Sperm banks using iPhone 6s to lure donors in China

The sperm banks are urging men to donate sperm - instead of selling their kidneys - to earn cash for the new iPhone 6s

Hardeep Matharu
Friday 18 September 2015 13:26 BST
Chinese sperm banks are using the lure of the iPhone 6s to attract potential donors
Chinese sperm banks are using the lure of the iPhone 6s to attract potential donors (AP)

Two Chinese sperm banks are using the lure of the new iPhone to entice potential donors – days after two men tried to sell their kidneys to pay for the latest sought-after model.

Renji Hospital, in Shanghai, and a sperm bank in Wuhan, posted the appeal on China’s mainland messaging service WeChat, according to the South Morning China Post.

It said: “You don’t need to give up a kidney to raise cash to buy an iPhone 6s as you can get enough money just by donating sperm!”

Days before, two men reportedly attempted to sell their kidneys in order to buy the phone.

The men contacted a salesman over the internet to sell the organs illegally, but, when they turned up to undergo medical tests at a hospital in Nanjing, the man was nowhere to be found.

One of the two men has since gone missing.

The selling of kidneys to fund the Chinese people's love of Apple products has become a growing trend in the country, where fights bordering on riots started in 2012, outside stores in Beijing and Shanghai, when the iPhone 4s went on sale.

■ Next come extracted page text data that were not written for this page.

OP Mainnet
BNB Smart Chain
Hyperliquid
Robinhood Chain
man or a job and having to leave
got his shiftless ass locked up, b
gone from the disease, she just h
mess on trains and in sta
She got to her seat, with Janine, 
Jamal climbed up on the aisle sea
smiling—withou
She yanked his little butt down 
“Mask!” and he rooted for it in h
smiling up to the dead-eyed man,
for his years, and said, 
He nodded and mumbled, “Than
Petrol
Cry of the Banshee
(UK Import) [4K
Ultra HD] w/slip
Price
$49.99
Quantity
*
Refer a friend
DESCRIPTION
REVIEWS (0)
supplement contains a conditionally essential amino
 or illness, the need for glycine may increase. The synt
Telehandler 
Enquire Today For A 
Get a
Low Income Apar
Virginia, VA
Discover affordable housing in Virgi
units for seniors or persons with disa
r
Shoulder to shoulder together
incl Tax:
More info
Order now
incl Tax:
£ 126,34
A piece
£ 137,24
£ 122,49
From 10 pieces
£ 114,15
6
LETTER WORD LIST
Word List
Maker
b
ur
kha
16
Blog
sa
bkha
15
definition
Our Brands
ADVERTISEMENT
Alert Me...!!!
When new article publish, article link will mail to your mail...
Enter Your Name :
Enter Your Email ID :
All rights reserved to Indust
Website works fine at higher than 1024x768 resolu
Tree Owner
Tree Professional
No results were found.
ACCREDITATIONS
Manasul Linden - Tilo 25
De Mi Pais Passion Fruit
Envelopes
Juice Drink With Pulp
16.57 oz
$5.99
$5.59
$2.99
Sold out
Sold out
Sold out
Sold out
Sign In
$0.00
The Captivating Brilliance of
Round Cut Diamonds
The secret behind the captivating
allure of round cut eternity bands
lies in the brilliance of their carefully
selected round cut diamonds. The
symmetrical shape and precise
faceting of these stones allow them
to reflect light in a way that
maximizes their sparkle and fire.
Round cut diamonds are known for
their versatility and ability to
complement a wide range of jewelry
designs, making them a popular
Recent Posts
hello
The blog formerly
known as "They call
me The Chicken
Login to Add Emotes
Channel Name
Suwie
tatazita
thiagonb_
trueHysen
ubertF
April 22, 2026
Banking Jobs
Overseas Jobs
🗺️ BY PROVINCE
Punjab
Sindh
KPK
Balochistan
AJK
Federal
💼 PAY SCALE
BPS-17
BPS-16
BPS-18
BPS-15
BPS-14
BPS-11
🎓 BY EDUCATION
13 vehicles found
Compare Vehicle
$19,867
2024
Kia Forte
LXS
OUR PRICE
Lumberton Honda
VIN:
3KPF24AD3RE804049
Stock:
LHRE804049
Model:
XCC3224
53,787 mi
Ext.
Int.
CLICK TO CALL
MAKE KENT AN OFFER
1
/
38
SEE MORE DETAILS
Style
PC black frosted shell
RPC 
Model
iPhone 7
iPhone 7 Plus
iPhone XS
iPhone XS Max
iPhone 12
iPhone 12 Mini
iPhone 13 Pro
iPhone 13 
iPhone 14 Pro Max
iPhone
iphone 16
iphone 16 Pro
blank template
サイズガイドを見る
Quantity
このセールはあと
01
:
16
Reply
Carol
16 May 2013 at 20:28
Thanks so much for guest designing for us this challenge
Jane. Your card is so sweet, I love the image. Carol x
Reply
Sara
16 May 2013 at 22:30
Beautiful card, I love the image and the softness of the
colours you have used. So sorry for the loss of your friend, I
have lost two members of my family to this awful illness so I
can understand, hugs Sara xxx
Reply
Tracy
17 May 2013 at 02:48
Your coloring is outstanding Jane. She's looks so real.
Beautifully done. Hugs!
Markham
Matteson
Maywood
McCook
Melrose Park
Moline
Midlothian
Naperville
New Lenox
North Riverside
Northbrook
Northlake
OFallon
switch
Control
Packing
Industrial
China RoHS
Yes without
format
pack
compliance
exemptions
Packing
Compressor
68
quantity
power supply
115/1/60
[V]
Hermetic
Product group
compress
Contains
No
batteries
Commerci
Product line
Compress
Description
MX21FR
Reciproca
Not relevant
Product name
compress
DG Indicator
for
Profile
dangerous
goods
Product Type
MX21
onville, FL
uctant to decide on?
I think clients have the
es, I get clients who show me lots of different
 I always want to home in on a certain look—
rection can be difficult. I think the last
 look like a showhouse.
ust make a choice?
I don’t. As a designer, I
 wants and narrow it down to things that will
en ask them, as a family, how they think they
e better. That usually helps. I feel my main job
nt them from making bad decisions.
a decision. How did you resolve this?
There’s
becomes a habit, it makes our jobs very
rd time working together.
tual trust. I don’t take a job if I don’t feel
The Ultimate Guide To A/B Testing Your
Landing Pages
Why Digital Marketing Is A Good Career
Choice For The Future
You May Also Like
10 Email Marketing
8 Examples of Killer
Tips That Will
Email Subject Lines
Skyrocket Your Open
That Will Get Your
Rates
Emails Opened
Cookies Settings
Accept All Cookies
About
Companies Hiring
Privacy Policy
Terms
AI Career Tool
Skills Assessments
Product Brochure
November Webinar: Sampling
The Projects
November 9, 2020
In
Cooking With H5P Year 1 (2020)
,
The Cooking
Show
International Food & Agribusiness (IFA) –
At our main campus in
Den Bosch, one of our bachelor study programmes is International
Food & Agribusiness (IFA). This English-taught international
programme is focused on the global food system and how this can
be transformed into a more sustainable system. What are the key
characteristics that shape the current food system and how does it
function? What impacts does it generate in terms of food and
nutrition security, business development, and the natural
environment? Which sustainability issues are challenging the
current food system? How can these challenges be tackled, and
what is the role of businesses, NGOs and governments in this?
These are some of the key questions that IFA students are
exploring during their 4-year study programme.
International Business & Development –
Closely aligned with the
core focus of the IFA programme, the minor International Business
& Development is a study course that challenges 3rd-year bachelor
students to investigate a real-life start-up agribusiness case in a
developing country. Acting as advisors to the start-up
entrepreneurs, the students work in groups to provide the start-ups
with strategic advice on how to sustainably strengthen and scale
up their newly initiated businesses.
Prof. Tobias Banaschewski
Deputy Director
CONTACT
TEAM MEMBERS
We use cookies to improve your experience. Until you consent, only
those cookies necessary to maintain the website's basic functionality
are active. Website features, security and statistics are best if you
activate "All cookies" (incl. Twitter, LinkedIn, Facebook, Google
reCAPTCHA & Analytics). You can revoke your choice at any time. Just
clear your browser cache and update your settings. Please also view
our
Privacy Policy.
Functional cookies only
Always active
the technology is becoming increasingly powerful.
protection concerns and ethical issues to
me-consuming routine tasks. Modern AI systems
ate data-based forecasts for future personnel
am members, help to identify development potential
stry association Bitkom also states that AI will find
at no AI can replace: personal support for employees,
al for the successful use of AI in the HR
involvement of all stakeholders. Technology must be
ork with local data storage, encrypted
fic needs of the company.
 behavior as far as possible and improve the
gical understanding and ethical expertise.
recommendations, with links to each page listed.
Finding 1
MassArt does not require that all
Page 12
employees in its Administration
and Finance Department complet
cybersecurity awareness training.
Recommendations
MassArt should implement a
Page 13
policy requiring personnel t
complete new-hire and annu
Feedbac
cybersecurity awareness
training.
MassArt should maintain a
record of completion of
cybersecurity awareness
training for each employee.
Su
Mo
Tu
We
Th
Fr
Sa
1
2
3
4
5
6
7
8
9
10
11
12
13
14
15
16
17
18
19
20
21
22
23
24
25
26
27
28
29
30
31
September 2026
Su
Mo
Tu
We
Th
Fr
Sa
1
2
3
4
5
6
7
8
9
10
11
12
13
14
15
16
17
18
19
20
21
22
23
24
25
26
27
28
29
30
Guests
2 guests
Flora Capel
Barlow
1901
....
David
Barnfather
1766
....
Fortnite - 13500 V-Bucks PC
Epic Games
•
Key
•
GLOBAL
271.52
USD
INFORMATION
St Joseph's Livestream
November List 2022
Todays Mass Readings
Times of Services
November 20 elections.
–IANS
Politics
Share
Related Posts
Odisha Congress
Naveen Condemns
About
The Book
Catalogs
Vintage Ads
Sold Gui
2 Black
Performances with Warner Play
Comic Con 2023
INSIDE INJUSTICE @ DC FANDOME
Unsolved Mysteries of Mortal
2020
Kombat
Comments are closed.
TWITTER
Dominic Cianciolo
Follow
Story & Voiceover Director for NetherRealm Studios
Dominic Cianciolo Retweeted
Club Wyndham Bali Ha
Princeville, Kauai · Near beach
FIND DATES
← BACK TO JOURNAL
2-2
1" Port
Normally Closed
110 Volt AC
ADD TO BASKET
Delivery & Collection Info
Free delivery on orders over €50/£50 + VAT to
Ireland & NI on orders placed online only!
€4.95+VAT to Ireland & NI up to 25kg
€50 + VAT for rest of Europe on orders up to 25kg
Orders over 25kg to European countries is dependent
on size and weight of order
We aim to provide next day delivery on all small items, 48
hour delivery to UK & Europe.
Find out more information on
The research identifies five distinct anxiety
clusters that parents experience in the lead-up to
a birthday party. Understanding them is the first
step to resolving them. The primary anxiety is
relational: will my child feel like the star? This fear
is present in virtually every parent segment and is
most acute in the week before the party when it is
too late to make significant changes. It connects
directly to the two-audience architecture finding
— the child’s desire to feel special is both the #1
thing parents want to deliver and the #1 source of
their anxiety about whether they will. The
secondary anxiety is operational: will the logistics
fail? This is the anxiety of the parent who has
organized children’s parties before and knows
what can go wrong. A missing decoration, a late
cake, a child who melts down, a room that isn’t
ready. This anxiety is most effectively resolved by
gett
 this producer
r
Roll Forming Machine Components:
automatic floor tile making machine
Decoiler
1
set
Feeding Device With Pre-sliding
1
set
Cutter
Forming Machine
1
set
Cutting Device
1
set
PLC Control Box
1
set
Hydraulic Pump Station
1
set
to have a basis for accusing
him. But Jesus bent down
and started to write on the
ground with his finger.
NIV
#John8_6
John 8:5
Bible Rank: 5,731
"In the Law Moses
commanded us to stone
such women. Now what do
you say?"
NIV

The year before, it emerged that a 17-year-old Chinese boy had sold one of his kidneys to buy an iPhone and iPad. He later reportedly became disabled as a result of the surgery.

Although the sperm banks’ advertising campaign does not offer the new iPhone 6s in return for donations, it highlights how donating would be enough to pay for the new version of the device.

Even then, male Apple lovers looking to earn enough cash to finance the product must meet certain requirements; be in their early 20s to mid-40s, have a degree, be at least 5.4ft tall, have no genetic diseases, and be willing to donate at least 17ml of sperm over a six-month period.

Earlier this month, Britain’s national sperm bank in Birmingham revealed it had just nine registered donors a year after opening its doors.

Laura Witjens, the bank’s chief executive, said it was planning a recruitment drive to boost its numbers – but it will be employing a somewhat different campaign from the two Chinese sperm banks.

“If I advertised saying ‘Men, prove your worth, show me how good you are’, then I would get hundreds of donors,” she told the Guardian.